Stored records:
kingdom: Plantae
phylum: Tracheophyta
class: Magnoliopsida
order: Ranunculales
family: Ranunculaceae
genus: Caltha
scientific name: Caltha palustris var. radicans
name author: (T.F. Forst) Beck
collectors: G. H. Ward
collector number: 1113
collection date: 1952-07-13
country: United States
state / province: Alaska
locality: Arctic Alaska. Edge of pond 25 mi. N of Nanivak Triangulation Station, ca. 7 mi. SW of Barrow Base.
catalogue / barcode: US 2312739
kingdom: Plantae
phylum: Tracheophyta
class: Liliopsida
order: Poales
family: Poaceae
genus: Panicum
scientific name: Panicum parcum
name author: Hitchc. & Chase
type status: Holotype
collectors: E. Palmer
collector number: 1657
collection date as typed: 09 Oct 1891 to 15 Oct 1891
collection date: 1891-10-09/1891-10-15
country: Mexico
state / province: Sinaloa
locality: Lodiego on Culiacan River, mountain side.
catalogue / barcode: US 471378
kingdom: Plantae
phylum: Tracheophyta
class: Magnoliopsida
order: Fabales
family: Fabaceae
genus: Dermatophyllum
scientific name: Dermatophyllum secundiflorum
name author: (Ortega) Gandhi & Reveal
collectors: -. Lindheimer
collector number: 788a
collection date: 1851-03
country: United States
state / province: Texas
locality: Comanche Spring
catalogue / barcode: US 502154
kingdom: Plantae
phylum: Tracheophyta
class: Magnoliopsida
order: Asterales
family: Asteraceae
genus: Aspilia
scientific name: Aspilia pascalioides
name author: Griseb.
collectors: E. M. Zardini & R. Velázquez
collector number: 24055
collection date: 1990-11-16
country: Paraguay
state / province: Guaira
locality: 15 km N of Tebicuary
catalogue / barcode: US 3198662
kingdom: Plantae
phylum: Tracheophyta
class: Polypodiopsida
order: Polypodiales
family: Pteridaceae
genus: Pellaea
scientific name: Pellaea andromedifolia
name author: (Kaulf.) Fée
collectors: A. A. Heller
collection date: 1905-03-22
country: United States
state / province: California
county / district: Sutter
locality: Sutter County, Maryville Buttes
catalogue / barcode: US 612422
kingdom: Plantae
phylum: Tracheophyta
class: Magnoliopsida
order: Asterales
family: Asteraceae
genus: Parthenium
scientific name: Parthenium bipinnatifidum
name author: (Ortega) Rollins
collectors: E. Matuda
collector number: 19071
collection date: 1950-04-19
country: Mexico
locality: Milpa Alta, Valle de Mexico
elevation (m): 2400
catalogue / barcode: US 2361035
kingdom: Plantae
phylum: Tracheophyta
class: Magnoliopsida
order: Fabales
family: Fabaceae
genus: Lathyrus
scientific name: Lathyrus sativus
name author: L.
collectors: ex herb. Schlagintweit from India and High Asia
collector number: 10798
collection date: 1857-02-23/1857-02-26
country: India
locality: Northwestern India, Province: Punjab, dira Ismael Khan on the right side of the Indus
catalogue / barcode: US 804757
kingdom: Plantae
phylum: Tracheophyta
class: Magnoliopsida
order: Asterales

== REQUIREMENT ==
Rewrite all the entries above with every "locality" changed to "site" and everything else left the same.

== WRITTEN REPLY ==
kingdom: Plantae
phylum: Tracheophyta
class: Magnoliopsida
order: Ranunculales
family: Ranunculaceae
genus: Caltha
scientific name: Caltha palustris var. radicans
name author: (T.F. Forst) Beck
collectors: G. H. Ward
collector number: 1113
collection date: 1952-07-13
country: United States
state / province: Alaska
site: Arctic Alaska. Edge of pond 25 mi. N of Nanivak Triangulation Station, ca. 7 mi. SW of Barrow Base.
catalogue / barcode: US 2312739
kingdom: Plantae
phylum: Tracheophyta
class: Liliopsida
order: Poales
family: Poaceae
genus: Panicum
scientific name: Panicum parcum
name author: Hitchc. & Chase
type status: Holotype
collectors: E. Palmer
collector number: 1657
collection date as typed: 09 Oct 1891 to 15 Oct 1891
collection date: 1891-10-09/1891-10-15
country: Mexico
state / province: Sinaloa
site: Lodiego on Culiacan River, mountain side.
catalogue / barcode: US 471378
kingdom: Plantae
phylum: Tracheophyta
class: Magnoliopsida
order: Fabales
family: Fabaceae
genus: Dermatophyllum
scientific name: Dermatophyllum secundiflorum
name author: (Ortega) Gandhi & Reveal
collectors: -. Lindheimer
collector number: 788a
collection date: 1851-03
country: United States
state / province: Texas
site: Comanche Spring
catalogue / barcode: US 502154
kingdom: Plantae
phylum: Tracheophyta
class: Magnoliopsida
order: Asterales
family: Asteraceae
genus: Aspilia
scientific name: Aspilia pascalioides
name author: Griseb.
collectors: E. M. Zardini & R. Velázquez
collector number: 24055
collection date: 1990-11-16
country: Paraguay
state / province: Guaira
site: 15 km N of Tebicuary
catalogue / barcode: US 3198662
kingdom: Plantae
phylum: Tracheophyta
class: Polypodiopsida
order: Polypodiales
family: Pteridaceae
genus: Pellaea
scientific name: Pellaea andromedifolia
name author: (Kaulf.) Fée
collectors: A. A. Heller
collection date: 1905-03-22
country: United States
state / province: California
county / district: Sutter
site: Sutter County, Maryville Buttes
catalogue / barcode: US 612422
kingdom: Plantae
phylum: Tracheophyta
class: Magnoliopsida
order: Asterales
family: Asteraceae
genus: Parthenium
scientific name: Parthenium bipinnatifidum
name author: (Ortega) Rollins
collectors: E. Matuda
collector number: 19071
collection date: 1950-04-19
country: Mexico
site: Milpa Alta, Valle de Mexico
elevation (m): 2400
catalogue / barcode: US 2361035
kingdom: Plantae
phylum: Tracheophyta
class: Magnoliopsida
order: Fabales
family: Fabaceae
genus: Lathyrus
scientific name: Lathyrus sativus
name author: L.
collectors: ex herb. Schlagintweit from India and High Asia
collector number: 10798
collection date: 1857-02-23/1857-02-26
country: India
site: Northwestern India, Province: Punjab, dira Ismael Khan on the right side of the Indus
catalogue / barcode: US 804757
kingdom: Plantae
phylum: Tracheophyta
class: Magnoliopsida
order: Asterales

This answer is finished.